• O'Neill wins third title at Pepsi Viper Championship


    USBC Communications
    Published November 05, 2010
    | Bowl.com

    LAS VEGAS, Nev. - Bill O’Neill of Southampton, Pa. defeated Andres Gomez of Colombia, 237-203, to win the Pepsi Viper Championship at South Point Hotel & Casino in Las Vegas.

    It is the third title of O’Neill’s young career and the culmination of a dominant performance throughout the World Series of Bowling that landed him the top seed in the PBA World Championship.

    O’Neill’s opening match against PBA Hall of Famer Amleto Monacelli of Venezuela set the tone for the rest of the show, as Monacelli never presented much of a challenge with a 156 game during which he left several open frames and struggled to find a line to the pocket. O’Neill followed up an opening spare with a five-bagger and never looked back, shooting 244.

    Mike DeVaney of Murrieta, Calif. also struggled to find a consistent line to the pocket in the next match, leaving splits in the third and fifth frames and finishing with a 219 to Bill O’Neill’s 242.

    O’Neill’s semifinal match against Tommy Jones of Simpsonville, S.C. looked like it would be the day’s tightest contest by far, as both O’Neill and Jones opened with strikes in four of the first five frames. But Jones’s 2-8-10 split in the sixth proved to be all the breathing room that O’Neill would need, as O’Neill slammed the door with six strikes in a row and won handily, 248-192.

    Of the four opponents O’Neill faced as he climbed the ladder today, none had as reliable a line to the pocket as Andres Gomez of Columbia, who left four consecutive pocket ten pins in the seventh, eighth, ninth and tenth frames, bowling a 203 that did not do justice to how solidly he bowled.

    But O’Neill once again capitalized on his opponent’s mistakes, opening the title match with a four-bagger and keeping the pressure on Gomez to finish with a 237.

    “When they open, you have to get up and throw a double,” O’Neill said after the win. “You just can’t let them back in the match. They get defeated when they get back up there knowing you have a four-bagger.”
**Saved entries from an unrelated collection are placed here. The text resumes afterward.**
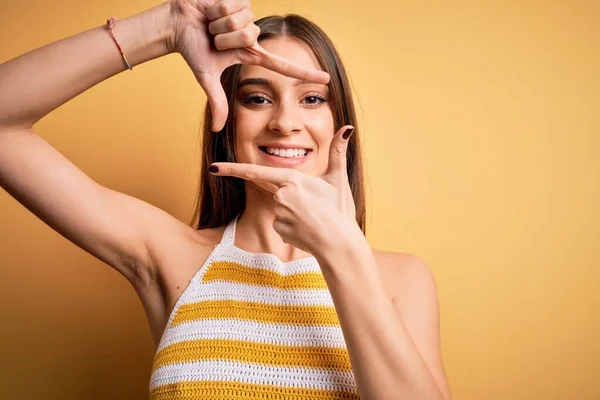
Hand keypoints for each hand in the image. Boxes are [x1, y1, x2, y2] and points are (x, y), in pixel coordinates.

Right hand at [167, 0, 329, 130]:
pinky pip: (233, 7)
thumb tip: (217, 130)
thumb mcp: (207, 77)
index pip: (282, 66)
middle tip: (212, 37)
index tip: (326, 80)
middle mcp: (254, 35)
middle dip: (225, 38)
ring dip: (220, 25)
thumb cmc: (192, 48)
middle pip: (250, 36)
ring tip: (211, 24)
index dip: (304, 74)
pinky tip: (212, 10)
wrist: (177, 23)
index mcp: (251, 54)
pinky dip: (217, 10)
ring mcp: (249, 15)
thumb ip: (217, 102)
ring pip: (242, 22)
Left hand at [208, 125, 359, 254]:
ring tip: (315, 219)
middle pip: (278, 192)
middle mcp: (281, 195)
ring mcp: (278, 214)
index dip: (232, 169)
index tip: (213, 168)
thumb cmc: (340, 211)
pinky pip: (282, 224)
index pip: (256, 172)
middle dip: (295, 199)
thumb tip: (347, 128)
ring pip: (281, 208)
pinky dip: (293, 226)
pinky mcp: (279, 229)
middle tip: (316, 208)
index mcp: (293, 179)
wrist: (340, 245)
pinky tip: (307, 230)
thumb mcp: (338, 179)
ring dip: (295, 213)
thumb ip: (338, 152)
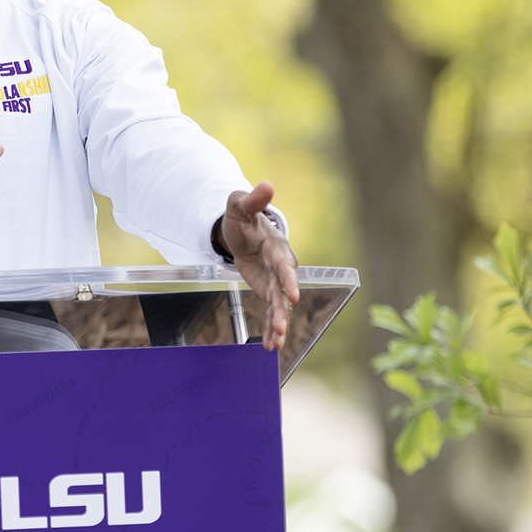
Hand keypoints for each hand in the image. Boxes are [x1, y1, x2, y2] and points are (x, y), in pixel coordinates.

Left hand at [218, 183, 298, 350]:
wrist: (242, 230)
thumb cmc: (241, 217)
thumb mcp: (239, 206)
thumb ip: (252, 200)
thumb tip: (266, 185)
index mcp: (276, 246)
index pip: (284, 264)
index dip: (288, 279)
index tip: (292, 295)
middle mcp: (281, 265)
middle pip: (284, 289)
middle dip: (283, 308)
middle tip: (281, 325)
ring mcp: (276, 280)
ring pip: (280, 305)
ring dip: (279, 324)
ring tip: (276, 343)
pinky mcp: (270, 290)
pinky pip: (273, 311)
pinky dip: (273, 327)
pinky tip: (271, 346)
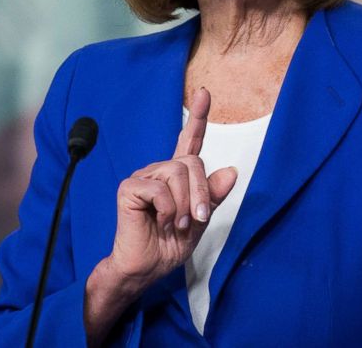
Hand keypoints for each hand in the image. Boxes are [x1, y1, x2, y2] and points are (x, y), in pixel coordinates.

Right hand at [100, 88, 237, 291]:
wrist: (145, 268)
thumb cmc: (168, 246)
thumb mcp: (201, 221)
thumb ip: (212, 195)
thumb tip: (231, 171)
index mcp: (177, 176)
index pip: (189, 141)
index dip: (198, 117)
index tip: (204, 93)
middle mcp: (159, 171)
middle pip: (192, 162)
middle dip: (201, 192)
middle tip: (198, 219)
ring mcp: (143, 177)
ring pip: (178, 172)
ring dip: (185, 203)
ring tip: (177, 223)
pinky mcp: (130, 188)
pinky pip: (160, 188)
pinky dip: (168, 209)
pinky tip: (161, 221)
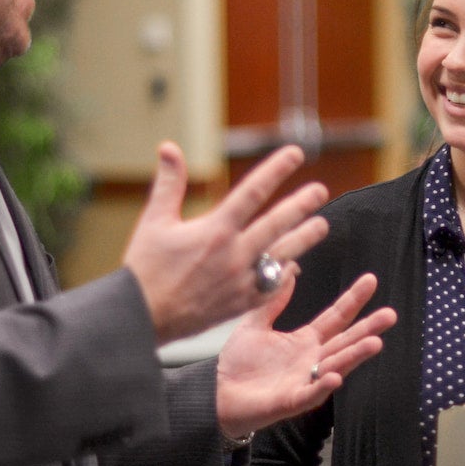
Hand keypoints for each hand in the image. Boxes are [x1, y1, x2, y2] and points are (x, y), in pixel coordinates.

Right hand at [123, 142, 329, 344]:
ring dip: (304, 239)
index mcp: (215, 230)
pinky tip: (294, 264)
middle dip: (302, 205)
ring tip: (322, 226)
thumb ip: (169, 183)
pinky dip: (285, 273)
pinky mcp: (241, 304)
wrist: (142, 318)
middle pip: (277, 224)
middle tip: (320, 190)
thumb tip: (169, 147)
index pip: (253, 192)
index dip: (277, 170)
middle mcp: (233, 255)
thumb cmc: (145, 268)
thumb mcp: (155, 221)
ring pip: (283, 255)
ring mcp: (241, 281)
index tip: (296, 153)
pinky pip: (273, 286)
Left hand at [214, 273, 396, 437]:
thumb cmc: (238, 363)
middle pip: (345, 341)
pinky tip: (334, 376)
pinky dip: (323, 386)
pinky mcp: (291, 400)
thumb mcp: (255, 323)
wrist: (217, 392)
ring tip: (375, 343)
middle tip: (390, 314)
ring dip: (355, 355)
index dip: (353, 300)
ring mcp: (305, 381)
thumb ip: (273, 300)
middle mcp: (312, 360)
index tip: (371, 280)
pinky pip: (310, 393)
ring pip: (336, 366)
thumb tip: (288, 268)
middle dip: (368, 329)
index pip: (336, 317)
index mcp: (305, 341)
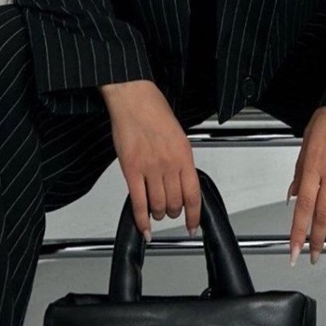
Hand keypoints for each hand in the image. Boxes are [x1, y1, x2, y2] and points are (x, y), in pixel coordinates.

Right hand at [103, 80, 201, 242]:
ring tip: (156, 212)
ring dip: (158, 214)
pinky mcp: (131, 170)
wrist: (134, 98)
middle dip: (173, 212)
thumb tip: (182, 182)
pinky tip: (144, 227)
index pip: (193, 195)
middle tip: (170, 212)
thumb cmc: (154, 111)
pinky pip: (138, 202)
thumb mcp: (178, 136)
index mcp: (184, 155)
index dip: (194, 216)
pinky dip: (141, 219)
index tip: (193, 226)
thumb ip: (180, 160)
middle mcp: (169, 164)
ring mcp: (150, 168)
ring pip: (157, 206)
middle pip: (175, 203)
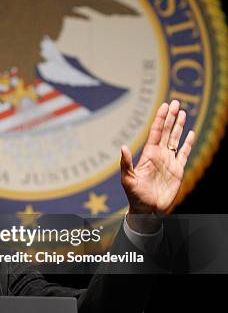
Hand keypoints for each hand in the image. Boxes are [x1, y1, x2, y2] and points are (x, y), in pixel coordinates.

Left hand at [121, 100, 194, 216]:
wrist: (147, 210)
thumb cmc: (135, 195)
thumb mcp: (127, 179)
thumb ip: (126, 163)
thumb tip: (122, 146)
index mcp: (149, 154)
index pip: (156, 132)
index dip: (160, 118)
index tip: (164, 106)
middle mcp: (159, 155)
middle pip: (166, 131)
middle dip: (171, 117)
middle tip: (175, 102)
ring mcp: (169, 161)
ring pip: (175, 139)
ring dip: (179, 126)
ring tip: (182, 112)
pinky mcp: (178, 170)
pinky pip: (184, 153)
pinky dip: (188, 143)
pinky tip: (190, 133)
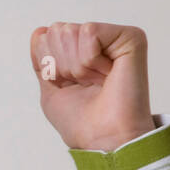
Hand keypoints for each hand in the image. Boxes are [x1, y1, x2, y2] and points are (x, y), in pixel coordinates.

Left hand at [30, 22, 154, 152]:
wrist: (102, 138)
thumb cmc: (80, 122)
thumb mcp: (49, 89)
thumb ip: (42, 59)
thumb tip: (40, 31)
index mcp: (81, 53)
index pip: (46, 37)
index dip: (49, 65)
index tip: (70, 85)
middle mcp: (99, 43)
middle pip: (57, 31)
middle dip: (62, 64)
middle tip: (85, 84)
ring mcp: (115, 39)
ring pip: (70, 31)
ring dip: (76, 65)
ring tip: (96, 81)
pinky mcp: (130, 38)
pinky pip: (89, 31)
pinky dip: (89, 59)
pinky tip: (106, 74)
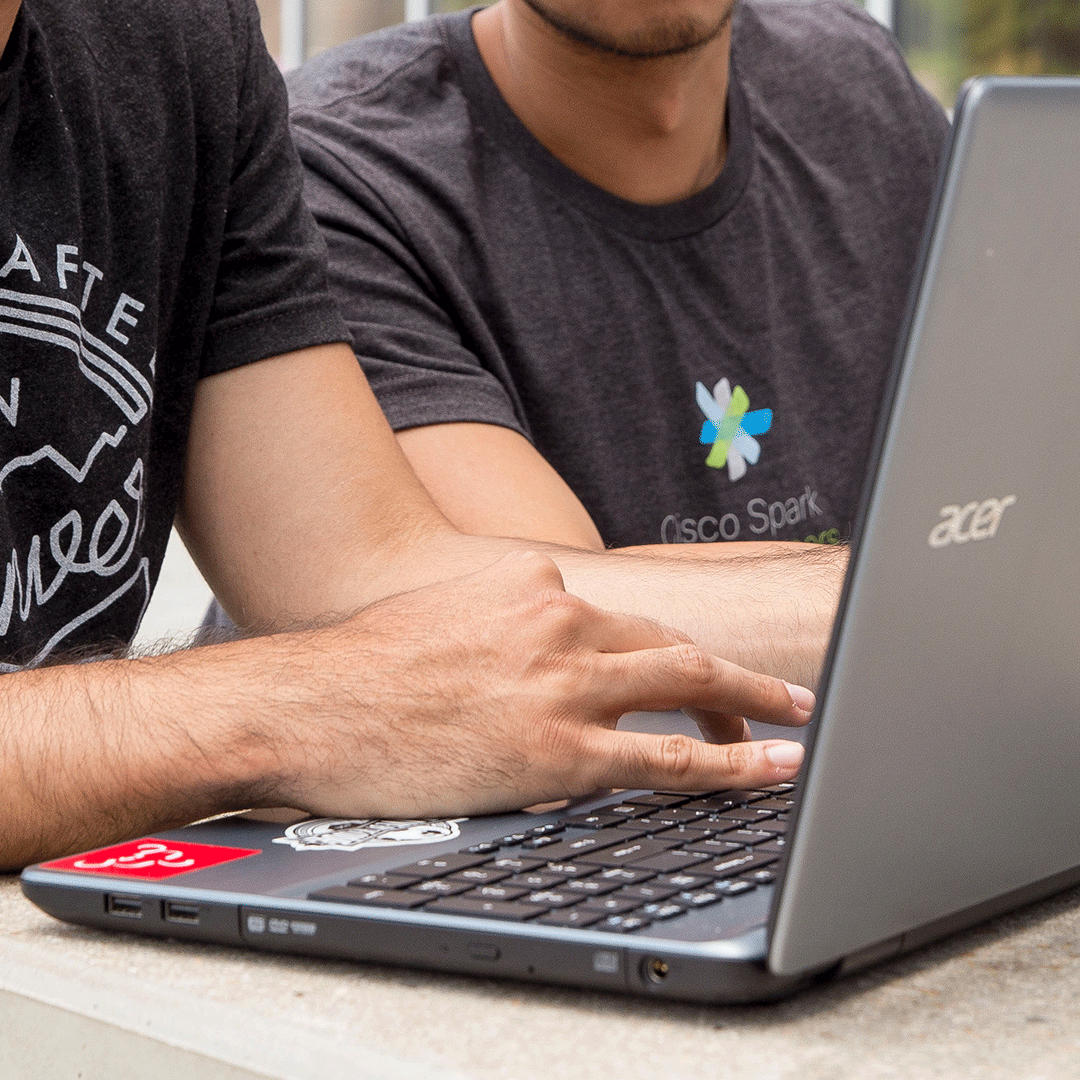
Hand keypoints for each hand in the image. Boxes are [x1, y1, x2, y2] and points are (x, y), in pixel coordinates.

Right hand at [268, 551, 811, 818]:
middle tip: (779, 692)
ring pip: (688, 683)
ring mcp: (564, 682)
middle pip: (671, 641)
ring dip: (752, 702)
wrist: (310, 706)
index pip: (622, 618)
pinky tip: (770, 766)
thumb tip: (533, 651)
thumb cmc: (362, 670)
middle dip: (732, 672)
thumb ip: (503, 622)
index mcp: (531, 583)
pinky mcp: (559, 748)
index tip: (692, 670)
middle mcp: (559, 619)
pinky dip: (730, 763)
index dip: (666, 649)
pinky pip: (667, 756)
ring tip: (794, 719)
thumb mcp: (442, 613)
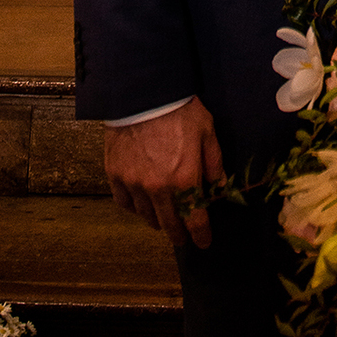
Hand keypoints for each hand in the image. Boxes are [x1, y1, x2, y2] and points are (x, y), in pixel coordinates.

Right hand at [105, 96, 225, 249]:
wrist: (143, 93)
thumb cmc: (180, 110)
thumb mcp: (207, 133)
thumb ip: (214, 164)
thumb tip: (220, 188)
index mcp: (184, 179)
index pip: (195, 220)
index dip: (201, 235)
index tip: (204, 243)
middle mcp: (158, 188)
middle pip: (169, 224)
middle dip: (178, 234)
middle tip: (182, 237)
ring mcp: (134, 183)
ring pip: (146, 216)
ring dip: (157, 220)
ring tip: (163, 218)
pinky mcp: (116, 175)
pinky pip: (125, 203)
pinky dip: (134, 207)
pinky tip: (141, 204)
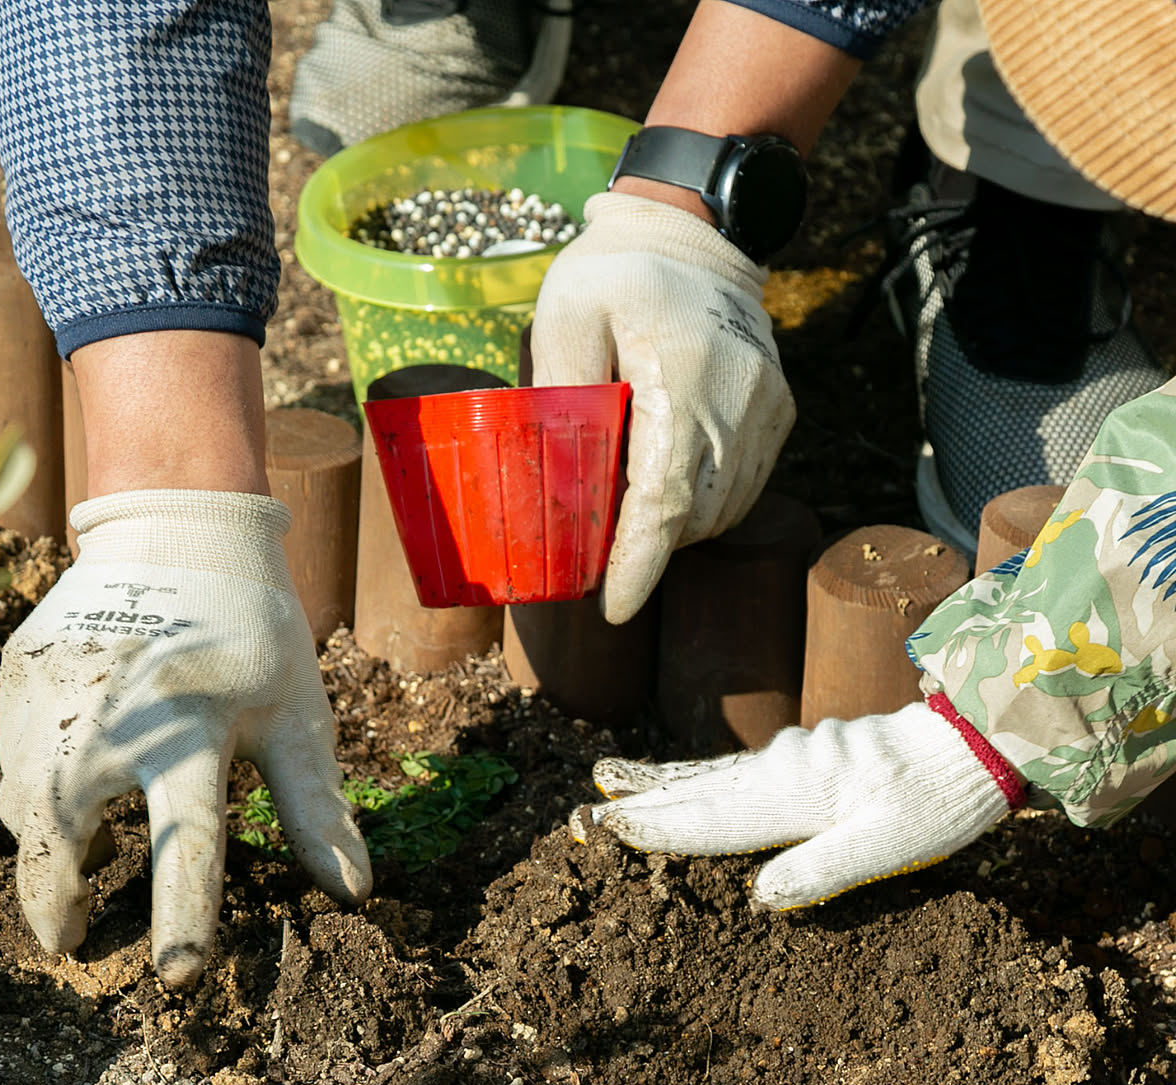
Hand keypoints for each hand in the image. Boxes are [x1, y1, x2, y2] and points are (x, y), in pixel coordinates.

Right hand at [0, 491, 371, 984]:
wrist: (177, 527)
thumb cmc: (250, 631)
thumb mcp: (297, 714)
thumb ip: (315, 806)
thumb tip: (353, 892)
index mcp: (196, 726)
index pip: (190, 838)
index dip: (184, 914)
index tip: (177, 976)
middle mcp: (112, 714)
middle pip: (63, 830)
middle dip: (56, 900)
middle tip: (69, 944)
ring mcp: (53, 692)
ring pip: (23, 802)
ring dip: (41, 854)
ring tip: (71, 883)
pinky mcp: (19, 677)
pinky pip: (11, 760)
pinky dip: (31, 797)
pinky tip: (65, 805)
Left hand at [532, 192, 794, 621]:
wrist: (695, 228)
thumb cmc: (615, 273)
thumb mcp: (563, 318)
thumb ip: (559, 399)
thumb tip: (555, 488)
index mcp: (682, 376)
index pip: (667, 499)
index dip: (640, 562)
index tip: (614, 607)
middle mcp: (738, 400)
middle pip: (695, 518)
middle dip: (646, 549)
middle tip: (596, 553)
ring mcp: (767, 408)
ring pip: (723, 510)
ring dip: (674, 530)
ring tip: (627, 514)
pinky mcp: (778, 412)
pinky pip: (741, 486)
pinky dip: (701, 505)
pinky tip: (664, 485)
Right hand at [570, 698, 1025, 908]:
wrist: (981, 740)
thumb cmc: (941, 801)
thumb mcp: (891, 846)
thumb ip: (824, 869)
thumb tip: (760, 895)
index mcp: (796, 794)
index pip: (711, 818)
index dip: (657, 827)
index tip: (604, 827)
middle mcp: (784, 769)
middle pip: (697, 790)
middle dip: (641, 801)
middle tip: (586, 809)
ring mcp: (794, 756)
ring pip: (712, 773)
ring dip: (661, 783)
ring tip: (614, 783)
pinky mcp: (809, 754)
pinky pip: (737, 766)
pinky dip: (700, 774)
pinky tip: (683, 777)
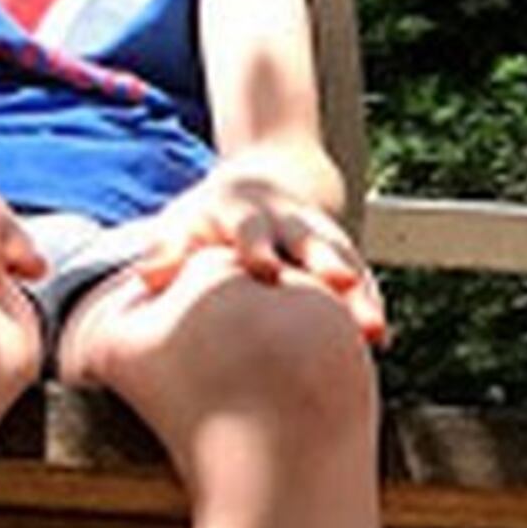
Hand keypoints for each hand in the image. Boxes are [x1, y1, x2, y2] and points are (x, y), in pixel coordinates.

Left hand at [129, 166, 389, 339]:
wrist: (261, 188)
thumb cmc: (208, 222)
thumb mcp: (184, 224)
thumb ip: (168, 250)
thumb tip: (146, 276)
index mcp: (245, 211)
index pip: (251, 225)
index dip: (258, 245)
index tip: (265, 269)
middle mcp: (289, 220)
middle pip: (312, 239)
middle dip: (327, 262)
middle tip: (340, 285)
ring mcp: (321, 237)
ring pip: (346, 262)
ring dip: (360, 293)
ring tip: (373, 329)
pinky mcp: (342, 257)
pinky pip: (362, 280)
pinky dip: (370, 305)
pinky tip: (380, 339)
    For O’Neill, now the hottest bowler on the PBA tour, winning is nice, but it’s not enough.

    “The World Championship is much more important,” O’Neill said as he looked forward to the PBA World Championship stepladder finals in January. “It’s a major and everybody wants to win majors. And if I win that event, now I am looking strong for Player of the Year.”

    For now, O’Neill has his $15,000 check for first place to ponder, and yet another telecast appearance in the stepladder finals of the Scorpion Championship tomorrow.